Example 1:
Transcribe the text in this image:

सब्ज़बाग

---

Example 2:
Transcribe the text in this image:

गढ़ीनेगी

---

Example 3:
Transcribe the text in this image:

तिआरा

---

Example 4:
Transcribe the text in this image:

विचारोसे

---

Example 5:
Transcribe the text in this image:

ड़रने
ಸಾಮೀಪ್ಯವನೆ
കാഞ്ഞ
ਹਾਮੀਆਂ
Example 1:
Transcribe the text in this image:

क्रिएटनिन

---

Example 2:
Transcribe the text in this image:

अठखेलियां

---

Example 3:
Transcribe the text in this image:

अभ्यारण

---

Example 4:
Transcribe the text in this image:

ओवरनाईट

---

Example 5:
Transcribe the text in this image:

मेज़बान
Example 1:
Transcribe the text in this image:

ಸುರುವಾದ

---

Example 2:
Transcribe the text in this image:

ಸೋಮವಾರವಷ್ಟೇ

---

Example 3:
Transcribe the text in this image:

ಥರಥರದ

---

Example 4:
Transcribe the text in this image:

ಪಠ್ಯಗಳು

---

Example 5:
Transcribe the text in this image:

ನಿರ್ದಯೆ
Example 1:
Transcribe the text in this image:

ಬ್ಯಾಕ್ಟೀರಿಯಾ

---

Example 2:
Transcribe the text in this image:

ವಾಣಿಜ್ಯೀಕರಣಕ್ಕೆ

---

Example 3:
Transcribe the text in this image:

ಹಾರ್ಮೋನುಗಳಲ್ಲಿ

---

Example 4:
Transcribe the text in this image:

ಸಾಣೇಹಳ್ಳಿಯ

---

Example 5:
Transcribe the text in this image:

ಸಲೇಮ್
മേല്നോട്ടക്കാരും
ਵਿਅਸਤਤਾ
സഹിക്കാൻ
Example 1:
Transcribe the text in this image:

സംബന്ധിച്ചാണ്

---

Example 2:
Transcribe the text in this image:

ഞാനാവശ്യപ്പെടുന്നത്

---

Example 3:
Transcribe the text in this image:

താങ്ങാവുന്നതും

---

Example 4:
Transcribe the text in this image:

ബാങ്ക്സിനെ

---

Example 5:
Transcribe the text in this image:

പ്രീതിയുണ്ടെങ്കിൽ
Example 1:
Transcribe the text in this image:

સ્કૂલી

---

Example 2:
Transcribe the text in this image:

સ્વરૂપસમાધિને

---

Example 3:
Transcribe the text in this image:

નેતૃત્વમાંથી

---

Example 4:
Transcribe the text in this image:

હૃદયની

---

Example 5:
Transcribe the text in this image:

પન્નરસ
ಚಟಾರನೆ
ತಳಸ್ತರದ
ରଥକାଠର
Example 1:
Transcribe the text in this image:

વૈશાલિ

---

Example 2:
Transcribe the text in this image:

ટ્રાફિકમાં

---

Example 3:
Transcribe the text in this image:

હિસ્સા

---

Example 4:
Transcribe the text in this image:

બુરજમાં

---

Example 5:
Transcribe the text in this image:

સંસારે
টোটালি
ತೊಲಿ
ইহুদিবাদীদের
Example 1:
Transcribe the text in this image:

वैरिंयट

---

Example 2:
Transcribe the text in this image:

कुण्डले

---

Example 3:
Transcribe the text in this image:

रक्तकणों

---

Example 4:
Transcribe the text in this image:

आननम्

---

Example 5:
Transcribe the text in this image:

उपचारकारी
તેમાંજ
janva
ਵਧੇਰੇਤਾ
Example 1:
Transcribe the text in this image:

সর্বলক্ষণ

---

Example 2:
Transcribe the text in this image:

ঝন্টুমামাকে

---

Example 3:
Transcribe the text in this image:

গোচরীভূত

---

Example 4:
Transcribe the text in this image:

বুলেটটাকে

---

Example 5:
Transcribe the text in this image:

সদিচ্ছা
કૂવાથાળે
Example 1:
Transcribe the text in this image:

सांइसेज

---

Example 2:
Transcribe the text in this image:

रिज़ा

● ● ●

→ **Work item**: Give back the material in full, word for word.

→ **Answer for the task**:
Example 1:
Transcribe the text in this image:

सब्ज़बाग

---

Example 2:
Transcribe the text in this image:

गढ़ीनेगी

---

Example 3:
Transcribe the text in this image:

तिआरा

---

Example 4:
Transcribe the text in this image:

विचारोसे

---

Example 5:
Transcribe the text in this image:

ड़रने
ಸಾಮೀಪ್ಯವನೆ
കാഞ്ഞ
ਹਾਮੀਆਂ
Example 1:
Transcribe the text in this image:

क्रिएटनिन

---

Example 2:
Transcribe the text in this image:

अठखेलियां

---

Example 3:
Transcribe the text in this image:

अभ्यारण

---

Example 4:
Transcribe the text in this image:

ओवरनाईट

---

Example 5:
Transcribe the text in this image:

मेज़बान
Example 1:
Transcribe the text in this image:

ಸುರುವಾದ

---

Example 2:
Transcribe the text in this image:

ಸೋಮವಾರವಷ್ಟೇ

---

Example 3:
Transcribe the text in this image:

ಥರಥರದ

---

Example 4:
Transcribe the text in this image:

ಪಠ್ಯಗಳು

---

Example 5:
Transcribe the text in this image:

ನಿರ್ದಯೆ
Example 1:
Transcribe the text in this image:

ಬ್ಯಾಕ್ಟೀರಿಯಾ

---

Example 2:
Transcribe the text in this image:

ವಾಣಿಜ್ಯೀಕರಣಕ್ಕೆ

---

Example 3:
Transcribe the text in this image:

ಹಾರ್ಮೋನುಗಳಲ್ಲಿ

---

Example 4:
Transcribe the text in this image:

ಸಾಣೇಹಳ್ಳಿಯ

---

Example 5:
Transcribe the text in this image:

ಸಲೇಮ್
മേല്നോട്ടക്കാരും
ਵਿਅਸਤਤਾ
സഹിക്കാൻ
Example 1:
Transcribe the text in this image:

സംബന്ധിച്ചാണ്

---

Example 2:
Transcribe the text in this image:

ഞാനാവശ്യപ്പെടുന്നത്

---

Example 3:
Transcribe the text in this image:

താങ്ങാവുന്നതും

---

Example 4:
Transcribe the text in this image:

ബാങ്ക്സിനെ

---

Example 5:
Transcribe the text in this image:

പ്രീതിയുണ്ടെങ്കിൽ
Example 1:
Transcribe the text in this image:

સ્કૂલી

---

Example 2:
Transcribe the text in this image:

સ્વરૂપસમાધિને

---

Example 3:
Transcribe the text in this image:

નેતૃત્વમાંથી

---

Example 4:
Transcribe the text in this image:

હૃદયની

---

Example 5:
Transcribe the text in this image:

પન્નરસ
ಚಟಾರನೆ
ತಳಸ್ತರದ
ରଥକାଠର
Example 1:
Transcribe the text in this image:

વૈશાલિ

---

Example 2:
Transcribe the text in this image:

ટ્રાફિકમાં

---

Example 3:
Transcribe the text in this image:

હિસ્સા

---

Example 4:
Transcribe the text in this image:

બુરજમાં

---

Example 5:
Transcribe the text in this image:

સંસારે
টোটালি
ತೊಲಿ
ইহুদিবাদীদের
Example 1:
Transcribe the text in this image:

वैरिंयट

---

Example 2:
Transcribe the text in this image:

कुण्डले

---

Example 3:
Transcribe the text in this image:

रक्तकणों

---

Example 4:
Transcribe the text in this image:

आननम्

---

Example 5:
Transcribe the text in this image:

उपचारकारी
તેમાંજ
janva
ਵਧੇਰੇਤਾ
Example 1:
Transcribe the text in this image:

সর্বলক্ষণ

---

Example 2:
Transcribe the text in this image:

ঝন্টুমামাকে

---

Example 3:
Transcribe the text in this image:

গোচরীভূত

---

Example 4:
Transcribe the text in this image:

বুলেটটাকে

---

Example 5:
Transcribe the text in this image:

সদিচ্ছা
કૂવાથાળે
Example 1:
Transcribe the text in this image:

सांइसेज

---

Example 2:
Transcribe the text in this image:

रिज़ा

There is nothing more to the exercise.